**EXERCISE AIM**
In the entries below, the word "Hyperledger" appears on some lines. Copy each of those lines.

___ DATASET ___

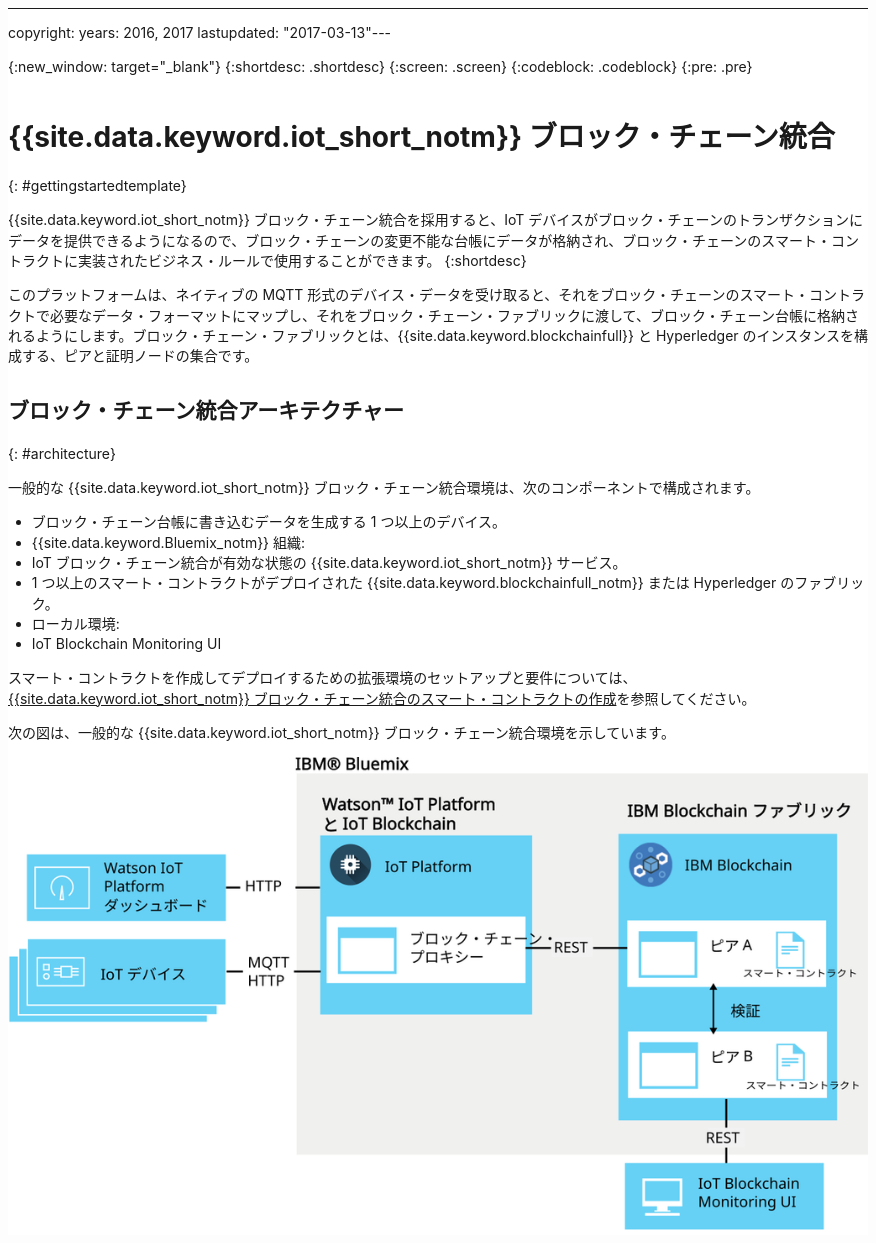 ---

copyright:
  years: 2016, 2017
lastupdated: "2017-03-13"---

{:new_window: target="\_blank"}
{:shortdesc: .shortdesc}
{:screen: .screen}
{:codeblock: .codeblock}
{:pre: .pre}


# {{site.data.keyword.iot_short_notm}} ブロック・チェーン統合
{: #gettingstartedtemplate}

{{site.data.keyword.iot_short_notm}} ブロック・チェーン統合を採用すると、IoT デバイスがブロック・チェーンのトランザクションにデータを提供できるようになるので、ブロック・チェーンの変更不能な台帳にデータが格納され、ブロック・チェーンのスマート・コントラクトに実装されたビジネス・ルールで使用することができます。
{:shortdesc}

このプラットフォームは、ネイティブの MQTT 形式のデバイス・データを受け取ると、それをブロック・チェーンのスマート・コントラクトで必要なデータ・フォーマットにマップし、それをブロック・チェーン・ファブリックに渡して、ブロック・チェーン台帳に格納されるようにします。ブロック・チェーン・ファブリックとは、{{site.data.keyword.blockchainfull}} と Hyperledger のインスタンスを構成する、ピアと証明ノードの集合です。

## ブロック・チェーン統合アーキテクチャー  
{: #architecture}

一般的な {{site.data.keyword.iot_short_notm}} ブロック・チェーン統合環境は、次のコンポーネントで構成されます。
- ブロック・チェーン台帳に書き込むデータを生成する 1 つ以上のデバイス。
- {{site.data.keyword.Bluemix_notm}} 組織:
 - IoT ブロック・チェーン統合が有効な状態の {{site.data.keyword.iot_short_notm}} サービス。
 - 1 つ以上のスマート・コントラクトがデプロイされた {{site.data.keyword.blockchainfull_notm}} または Hyperledger のファブリック。
- ローカル環境:
 - IoT Blockchain Monitoring UI

スマート・コントラクトを作成してデプロイするための拡張環境のセットアップと要件については、[{{site.data.keyword.iot_short_notm}} ブロック・チェーン統合のスマート・コントラクトの作成](blockchain/dev_blockchain.html)を参照してください。  

次の図は、一般的な {{site.data.keyword.iot_short_notm}} ブロック・チェーン統合環境を示しています。

![IoT ブロック・チェーンのアーキテクチャー。](blockchain/images/architecture_generic.svg "IoT ブロック・チェーンのアーキテクチャー")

___

**RESPONSE AREA**
このプラットフォームは、ネイティブの MQTT 形式のデバイス・データを受け取ると、それをブロック・チェーンのスマート・コントラクトで必要なデータ・フォーマットにマップし、それをブロック・チェーン・ファブリックに渡して、ブロック・チェーン台帳に格納されるようにします。ブロック・チェーン・ファブリックとは、{{site.data.keyword.blockchainfull}} と Hyperledger のインスタンスを構成する、ピアと証明ノードの集合です。
 - 1 つ以上のスマート・コントラクトがデプロイされた {{site.data.keyword.blockchainfull_notm}} または Hyperledger のファブリック。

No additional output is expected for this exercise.